Our visible and invisible bodies are mostly absent to us; we do not focus upon our legs working in the same way that we are unaware of our heart beating or kidney’s functioning. When that ‘absence becomes absent’ the dys-appearance makes the body’s previous absence absent throwing into sharp relief how the experience of embodiment is ambiguous. This is the case whether it is an amputation or transplantation, whether the modification occurs on the inside (integrity) and out (image) and both are linked to identity.

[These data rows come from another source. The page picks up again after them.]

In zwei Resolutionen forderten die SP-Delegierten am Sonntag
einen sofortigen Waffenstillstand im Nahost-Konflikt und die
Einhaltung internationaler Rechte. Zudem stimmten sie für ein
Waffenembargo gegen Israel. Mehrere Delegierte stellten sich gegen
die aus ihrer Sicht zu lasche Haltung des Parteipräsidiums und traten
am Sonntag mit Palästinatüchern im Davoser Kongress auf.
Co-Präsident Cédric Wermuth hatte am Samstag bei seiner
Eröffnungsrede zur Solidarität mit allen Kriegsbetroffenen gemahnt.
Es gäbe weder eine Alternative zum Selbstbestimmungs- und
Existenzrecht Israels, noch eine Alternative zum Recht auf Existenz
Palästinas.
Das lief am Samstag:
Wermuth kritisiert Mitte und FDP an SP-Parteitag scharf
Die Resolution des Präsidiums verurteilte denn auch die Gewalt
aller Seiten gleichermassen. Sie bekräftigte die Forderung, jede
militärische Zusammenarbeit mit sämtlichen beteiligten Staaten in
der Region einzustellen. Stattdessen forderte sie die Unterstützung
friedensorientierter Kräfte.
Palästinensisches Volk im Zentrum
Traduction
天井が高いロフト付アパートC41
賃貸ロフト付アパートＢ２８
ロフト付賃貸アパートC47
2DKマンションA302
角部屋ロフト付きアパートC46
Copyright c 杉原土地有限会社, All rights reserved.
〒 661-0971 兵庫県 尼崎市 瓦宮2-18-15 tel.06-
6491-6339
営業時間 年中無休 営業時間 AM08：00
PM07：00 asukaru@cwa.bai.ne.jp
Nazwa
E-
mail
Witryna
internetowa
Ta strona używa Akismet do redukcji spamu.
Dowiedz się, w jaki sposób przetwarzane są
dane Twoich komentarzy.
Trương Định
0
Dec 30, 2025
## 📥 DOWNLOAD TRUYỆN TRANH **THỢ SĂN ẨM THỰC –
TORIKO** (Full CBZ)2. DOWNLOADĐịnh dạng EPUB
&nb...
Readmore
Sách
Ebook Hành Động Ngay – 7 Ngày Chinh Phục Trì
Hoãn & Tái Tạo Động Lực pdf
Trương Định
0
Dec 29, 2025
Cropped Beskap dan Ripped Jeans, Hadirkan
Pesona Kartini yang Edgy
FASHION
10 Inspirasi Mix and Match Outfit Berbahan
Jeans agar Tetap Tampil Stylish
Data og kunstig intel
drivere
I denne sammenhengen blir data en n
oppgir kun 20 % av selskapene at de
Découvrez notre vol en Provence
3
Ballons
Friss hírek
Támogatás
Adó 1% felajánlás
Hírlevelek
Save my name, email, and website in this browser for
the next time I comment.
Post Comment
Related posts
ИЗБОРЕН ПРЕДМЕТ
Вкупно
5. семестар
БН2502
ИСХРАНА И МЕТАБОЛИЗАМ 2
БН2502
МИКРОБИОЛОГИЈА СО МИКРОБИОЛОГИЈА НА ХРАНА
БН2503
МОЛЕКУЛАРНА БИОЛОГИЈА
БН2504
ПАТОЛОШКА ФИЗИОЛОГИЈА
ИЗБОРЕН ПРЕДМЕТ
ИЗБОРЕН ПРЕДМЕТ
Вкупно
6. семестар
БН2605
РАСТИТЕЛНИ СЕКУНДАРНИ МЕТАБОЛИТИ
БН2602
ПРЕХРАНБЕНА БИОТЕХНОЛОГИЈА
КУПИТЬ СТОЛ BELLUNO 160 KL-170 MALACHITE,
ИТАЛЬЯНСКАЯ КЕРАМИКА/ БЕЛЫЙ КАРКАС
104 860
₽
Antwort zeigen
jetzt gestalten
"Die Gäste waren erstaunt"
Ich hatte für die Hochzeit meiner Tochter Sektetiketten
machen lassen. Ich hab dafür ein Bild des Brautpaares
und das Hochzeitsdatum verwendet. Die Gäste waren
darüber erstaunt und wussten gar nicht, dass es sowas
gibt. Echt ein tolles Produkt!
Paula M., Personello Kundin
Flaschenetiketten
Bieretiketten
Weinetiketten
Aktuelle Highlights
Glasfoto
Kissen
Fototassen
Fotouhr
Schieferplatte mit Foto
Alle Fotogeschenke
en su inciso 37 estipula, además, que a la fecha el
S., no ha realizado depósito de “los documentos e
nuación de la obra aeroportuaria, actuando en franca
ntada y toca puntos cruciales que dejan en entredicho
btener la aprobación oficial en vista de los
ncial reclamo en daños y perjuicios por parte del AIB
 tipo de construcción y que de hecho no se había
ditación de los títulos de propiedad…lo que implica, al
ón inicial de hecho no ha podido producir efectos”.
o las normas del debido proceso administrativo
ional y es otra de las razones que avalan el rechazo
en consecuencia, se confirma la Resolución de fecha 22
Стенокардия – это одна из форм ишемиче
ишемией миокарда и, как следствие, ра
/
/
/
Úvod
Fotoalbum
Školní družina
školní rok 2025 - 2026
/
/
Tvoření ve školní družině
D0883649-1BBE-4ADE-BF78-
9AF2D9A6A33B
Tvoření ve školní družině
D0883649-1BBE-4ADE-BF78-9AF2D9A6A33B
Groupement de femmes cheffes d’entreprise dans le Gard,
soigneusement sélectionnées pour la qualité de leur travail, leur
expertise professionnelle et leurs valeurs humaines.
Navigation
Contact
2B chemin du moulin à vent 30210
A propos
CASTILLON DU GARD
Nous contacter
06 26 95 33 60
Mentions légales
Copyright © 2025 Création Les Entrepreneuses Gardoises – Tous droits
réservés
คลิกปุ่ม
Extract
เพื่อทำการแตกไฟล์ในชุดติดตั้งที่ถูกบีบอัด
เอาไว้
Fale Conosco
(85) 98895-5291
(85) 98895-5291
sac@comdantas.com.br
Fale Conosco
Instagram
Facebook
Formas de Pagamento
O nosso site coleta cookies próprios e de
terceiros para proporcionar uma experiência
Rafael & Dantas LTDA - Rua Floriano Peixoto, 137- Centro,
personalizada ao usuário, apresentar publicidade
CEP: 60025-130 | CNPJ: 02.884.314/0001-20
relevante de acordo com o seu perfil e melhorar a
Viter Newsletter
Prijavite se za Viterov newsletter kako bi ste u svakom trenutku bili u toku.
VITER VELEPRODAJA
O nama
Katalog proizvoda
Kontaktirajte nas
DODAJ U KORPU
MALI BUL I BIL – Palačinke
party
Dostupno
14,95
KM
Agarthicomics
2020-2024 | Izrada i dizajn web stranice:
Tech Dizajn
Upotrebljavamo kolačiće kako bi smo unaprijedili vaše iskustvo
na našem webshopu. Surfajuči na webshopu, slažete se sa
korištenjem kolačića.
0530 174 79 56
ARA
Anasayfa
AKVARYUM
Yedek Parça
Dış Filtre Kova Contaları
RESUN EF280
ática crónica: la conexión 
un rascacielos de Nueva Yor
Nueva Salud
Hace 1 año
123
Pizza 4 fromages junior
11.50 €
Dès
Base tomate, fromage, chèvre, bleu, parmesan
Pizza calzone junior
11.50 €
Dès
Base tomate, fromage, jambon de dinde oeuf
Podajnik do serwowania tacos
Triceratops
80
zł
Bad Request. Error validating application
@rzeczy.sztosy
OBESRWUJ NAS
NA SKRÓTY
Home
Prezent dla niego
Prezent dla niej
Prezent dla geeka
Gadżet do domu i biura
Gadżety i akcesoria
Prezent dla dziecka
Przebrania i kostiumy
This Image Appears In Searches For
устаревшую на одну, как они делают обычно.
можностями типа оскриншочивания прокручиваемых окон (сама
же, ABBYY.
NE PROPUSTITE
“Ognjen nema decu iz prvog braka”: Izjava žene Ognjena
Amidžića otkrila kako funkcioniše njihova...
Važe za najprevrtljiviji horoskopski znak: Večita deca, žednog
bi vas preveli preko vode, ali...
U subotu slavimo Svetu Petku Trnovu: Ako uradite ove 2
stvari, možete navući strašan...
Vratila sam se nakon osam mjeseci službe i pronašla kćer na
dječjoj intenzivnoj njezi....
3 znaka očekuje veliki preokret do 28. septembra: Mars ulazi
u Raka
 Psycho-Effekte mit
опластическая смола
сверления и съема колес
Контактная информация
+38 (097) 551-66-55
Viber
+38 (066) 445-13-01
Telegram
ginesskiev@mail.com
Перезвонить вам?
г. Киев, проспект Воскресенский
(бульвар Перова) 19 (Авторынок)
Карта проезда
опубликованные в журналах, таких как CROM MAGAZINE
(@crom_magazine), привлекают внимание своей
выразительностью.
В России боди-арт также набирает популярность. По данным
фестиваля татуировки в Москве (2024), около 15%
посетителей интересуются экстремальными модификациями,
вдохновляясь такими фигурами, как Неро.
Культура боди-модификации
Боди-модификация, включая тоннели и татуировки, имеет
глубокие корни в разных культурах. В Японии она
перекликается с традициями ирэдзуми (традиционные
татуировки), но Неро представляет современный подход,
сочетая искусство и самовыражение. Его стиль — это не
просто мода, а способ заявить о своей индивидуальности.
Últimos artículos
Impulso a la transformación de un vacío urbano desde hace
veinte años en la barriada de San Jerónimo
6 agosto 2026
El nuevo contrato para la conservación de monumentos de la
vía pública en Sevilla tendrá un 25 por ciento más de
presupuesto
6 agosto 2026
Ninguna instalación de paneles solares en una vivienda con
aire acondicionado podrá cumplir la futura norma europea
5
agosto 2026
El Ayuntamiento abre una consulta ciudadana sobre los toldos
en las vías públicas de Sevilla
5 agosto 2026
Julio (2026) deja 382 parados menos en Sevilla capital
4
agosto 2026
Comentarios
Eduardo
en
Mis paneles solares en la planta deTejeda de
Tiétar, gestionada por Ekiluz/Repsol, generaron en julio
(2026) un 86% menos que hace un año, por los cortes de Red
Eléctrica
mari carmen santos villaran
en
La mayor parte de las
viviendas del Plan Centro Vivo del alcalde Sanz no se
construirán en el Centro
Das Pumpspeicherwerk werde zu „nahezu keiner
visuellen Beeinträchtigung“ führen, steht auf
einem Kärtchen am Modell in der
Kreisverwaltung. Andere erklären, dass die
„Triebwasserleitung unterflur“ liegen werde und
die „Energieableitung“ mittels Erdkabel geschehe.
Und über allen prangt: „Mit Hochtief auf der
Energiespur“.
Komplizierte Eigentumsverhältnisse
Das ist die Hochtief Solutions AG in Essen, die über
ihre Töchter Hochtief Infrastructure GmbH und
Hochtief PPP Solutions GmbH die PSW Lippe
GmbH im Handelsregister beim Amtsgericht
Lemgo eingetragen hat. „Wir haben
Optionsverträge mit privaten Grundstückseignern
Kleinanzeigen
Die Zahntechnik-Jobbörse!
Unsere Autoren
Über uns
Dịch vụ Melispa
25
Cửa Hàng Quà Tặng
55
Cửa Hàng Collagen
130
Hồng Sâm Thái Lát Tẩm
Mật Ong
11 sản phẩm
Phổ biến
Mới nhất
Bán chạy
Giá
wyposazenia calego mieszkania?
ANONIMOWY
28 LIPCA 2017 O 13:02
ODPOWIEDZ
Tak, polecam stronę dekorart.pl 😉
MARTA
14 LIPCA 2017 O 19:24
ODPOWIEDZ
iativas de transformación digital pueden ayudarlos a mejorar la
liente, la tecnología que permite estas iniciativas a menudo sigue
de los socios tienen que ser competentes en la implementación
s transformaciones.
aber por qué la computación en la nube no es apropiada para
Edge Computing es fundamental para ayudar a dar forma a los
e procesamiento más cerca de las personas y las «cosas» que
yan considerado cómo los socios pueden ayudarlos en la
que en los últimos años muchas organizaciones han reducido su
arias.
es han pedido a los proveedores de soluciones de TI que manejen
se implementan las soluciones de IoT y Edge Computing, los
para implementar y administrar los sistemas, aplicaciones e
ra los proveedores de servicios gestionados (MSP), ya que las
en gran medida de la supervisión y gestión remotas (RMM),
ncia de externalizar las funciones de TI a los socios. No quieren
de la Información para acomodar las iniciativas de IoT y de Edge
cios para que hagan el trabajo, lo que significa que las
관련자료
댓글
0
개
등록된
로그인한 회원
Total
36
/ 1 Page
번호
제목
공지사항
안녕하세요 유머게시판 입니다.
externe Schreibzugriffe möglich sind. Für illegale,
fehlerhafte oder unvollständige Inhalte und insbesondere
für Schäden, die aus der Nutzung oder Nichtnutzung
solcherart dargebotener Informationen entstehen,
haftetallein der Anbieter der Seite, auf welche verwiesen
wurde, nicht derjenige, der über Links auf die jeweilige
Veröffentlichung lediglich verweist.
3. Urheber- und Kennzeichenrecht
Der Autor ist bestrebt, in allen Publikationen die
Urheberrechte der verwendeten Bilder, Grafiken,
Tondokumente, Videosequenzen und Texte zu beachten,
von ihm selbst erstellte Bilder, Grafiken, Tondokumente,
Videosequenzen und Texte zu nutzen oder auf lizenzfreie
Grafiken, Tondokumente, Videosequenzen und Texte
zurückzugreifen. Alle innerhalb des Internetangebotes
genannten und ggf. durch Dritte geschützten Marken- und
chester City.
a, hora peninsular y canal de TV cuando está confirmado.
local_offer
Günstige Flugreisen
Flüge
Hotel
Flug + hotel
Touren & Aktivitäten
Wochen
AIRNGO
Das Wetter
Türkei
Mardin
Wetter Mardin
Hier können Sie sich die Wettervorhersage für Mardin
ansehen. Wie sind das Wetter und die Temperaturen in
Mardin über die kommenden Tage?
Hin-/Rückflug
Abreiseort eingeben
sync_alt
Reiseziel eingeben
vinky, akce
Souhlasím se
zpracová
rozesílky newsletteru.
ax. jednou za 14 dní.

The narratives from organ transplant recipients show that body modification to the inside of the body can cause subjectivity alterations, suggestive that the inside or the integrity of the body is vital to a person’s sense of identity. Indeed, integrity has recently come to be seen as important in the area of body studies (cf. (Blackman, 2010, Shildrick, 2010, Sobchack, 2010). In Latin origins of ‘integer’ mean whole, complete and intact (Slatman and Widdershoven, 2010: 70) and this expresses the unity of organs within the body. This body then is part of our identity, with an integrity and image that is the ‘Triad of I’. Thus, an embodiment is required that reckons on the ‘outside-in’ as well as the ‘inside-out’. So how can the inside-out (integrity) also be outside-in (image)? This is not just an ‘inside-out’ experience but an ‘outside-in’ one. Embodiment is not just about the experience of isolated individuals, and although a person is ambiguously embodied (inside-out), people are embedded in particular environments which include relationships and interactions with others (outside-in). Organ transplantation and amputation demonstrate how porous and fluid meanings are in terms of individual embodiment that is also socially embedded when organs are taken from one individual and placed in another. There is not a static embodiment but a continual flow in the Triad of I and with others. The importance of others has to be stressed because the way that the body is configured relationally is needed. The ambiguity of embodiment becomes the focus when dys-appearance is caused by breaching the integrity of the body. Embodied individuals are embedded in social contexts, and others attach meanings to bodies, but how are other bodies that are not human constructed in diverse ways? If human recipients take on human characteristics through organ transplantation from others, would subjectivity also alter if non-human animal organs or a mechanical device are implanted? If this is the case, what more can be learned about ambiguous embodiment and the Triad of I?